Et le plus révélateur dans tout cela, c’est que, bien que complètement discrédité, l’évêque de Cloyne a été le secrétaire privé et le confident de trois papes.

Lors du débat qui a suivi ce discours, il y a eu des mots encore plus sévères à l’égard Vatican et un député, Mick Wallace, a déclaré : “Le gouvernement doit reconsidérer la relation entre l’État et l’Église. L’Église a tenu une place trop grande dans la structure de l’État. Plus tôt ils seront séparés, mieux ce sera pour chacune des deux parties. » Il a affirmé ensuite à la BBC « Le Vatican a de sérieuses dispositions pour éviter que les preuves, la vérité ne sortent au grand jour, l’Église a prouvé qu’elle était un cancer dans la société irlandaise.”

Il semblerait qu’il y ait désormais une génération d’hommes et de femmes politiques en Irlande qui sont prêts à faire ce qu’il faut pour briser la mainmise de l’Église : une réécriture de la constitution pour affirmer clairement que

l’Irlande est un état indépendant, démocratique qui ne compte pas sur une institution théocratique extérieure pour établir sa politique.

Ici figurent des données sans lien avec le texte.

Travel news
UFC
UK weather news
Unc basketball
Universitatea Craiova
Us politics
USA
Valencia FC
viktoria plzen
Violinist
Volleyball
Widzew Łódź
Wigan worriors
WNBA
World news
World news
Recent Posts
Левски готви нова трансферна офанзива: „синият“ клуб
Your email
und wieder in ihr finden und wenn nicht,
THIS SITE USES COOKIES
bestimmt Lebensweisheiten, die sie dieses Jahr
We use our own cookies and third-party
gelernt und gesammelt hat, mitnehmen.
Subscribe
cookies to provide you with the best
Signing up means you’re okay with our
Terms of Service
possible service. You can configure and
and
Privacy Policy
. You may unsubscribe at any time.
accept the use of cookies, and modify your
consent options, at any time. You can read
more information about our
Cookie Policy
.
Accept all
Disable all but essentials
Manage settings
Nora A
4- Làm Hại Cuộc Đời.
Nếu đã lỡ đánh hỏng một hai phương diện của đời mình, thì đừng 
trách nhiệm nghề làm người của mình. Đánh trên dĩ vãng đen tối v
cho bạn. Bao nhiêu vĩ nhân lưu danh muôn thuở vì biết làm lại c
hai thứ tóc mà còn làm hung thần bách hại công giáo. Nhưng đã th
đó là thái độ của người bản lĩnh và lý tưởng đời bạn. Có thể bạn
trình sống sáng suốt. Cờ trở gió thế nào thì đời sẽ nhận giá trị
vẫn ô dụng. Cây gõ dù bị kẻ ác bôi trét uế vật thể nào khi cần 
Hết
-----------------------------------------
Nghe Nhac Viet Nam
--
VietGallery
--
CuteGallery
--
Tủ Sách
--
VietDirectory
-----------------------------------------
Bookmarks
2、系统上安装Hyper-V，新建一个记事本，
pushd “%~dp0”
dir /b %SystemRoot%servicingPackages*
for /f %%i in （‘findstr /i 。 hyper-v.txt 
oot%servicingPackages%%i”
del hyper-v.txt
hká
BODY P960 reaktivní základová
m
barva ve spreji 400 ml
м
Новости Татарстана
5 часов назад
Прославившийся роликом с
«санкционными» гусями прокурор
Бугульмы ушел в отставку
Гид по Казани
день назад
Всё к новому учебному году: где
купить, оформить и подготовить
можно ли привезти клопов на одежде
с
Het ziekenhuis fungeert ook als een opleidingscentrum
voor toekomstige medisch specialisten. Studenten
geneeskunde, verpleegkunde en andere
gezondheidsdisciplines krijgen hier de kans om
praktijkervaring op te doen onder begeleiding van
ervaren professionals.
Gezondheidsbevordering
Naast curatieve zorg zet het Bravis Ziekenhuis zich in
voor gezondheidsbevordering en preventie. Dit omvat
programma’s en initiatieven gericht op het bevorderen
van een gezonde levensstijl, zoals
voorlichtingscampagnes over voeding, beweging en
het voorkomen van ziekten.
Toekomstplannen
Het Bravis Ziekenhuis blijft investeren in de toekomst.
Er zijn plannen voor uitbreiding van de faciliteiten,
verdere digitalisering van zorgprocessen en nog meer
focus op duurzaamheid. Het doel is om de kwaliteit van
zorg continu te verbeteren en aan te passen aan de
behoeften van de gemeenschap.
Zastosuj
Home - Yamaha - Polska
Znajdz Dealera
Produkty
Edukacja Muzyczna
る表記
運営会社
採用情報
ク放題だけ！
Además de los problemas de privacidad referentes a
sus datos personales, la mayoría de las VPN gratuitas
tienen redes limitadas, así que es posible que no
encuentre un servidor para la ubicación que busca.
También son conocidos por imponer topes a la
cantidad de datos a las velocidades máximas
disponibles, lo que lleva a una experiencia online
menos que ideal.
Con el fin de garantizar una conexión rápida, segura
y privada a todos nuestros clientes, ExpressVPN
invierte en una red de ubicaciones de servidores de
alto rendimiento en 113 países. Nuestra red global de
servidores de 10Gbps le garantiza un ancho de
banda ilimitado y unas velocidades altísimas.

Après le discours de Liz O’Donnell (députée irlandaise) en 2005 lors de la publication du rapport Ferns, soulignant que « la relation spéciale existant entre l’Église et l’État devait cesser », après le discours d’Ivana Bacik, sénatrice irlandaise, devant l’assemblée générale d’Atheist Ireland en juillet 2010 expliquant qu’il « était temps de séparer l’Église de l’État », plus que jamais cette question est au coeur du débat politique en Irlande.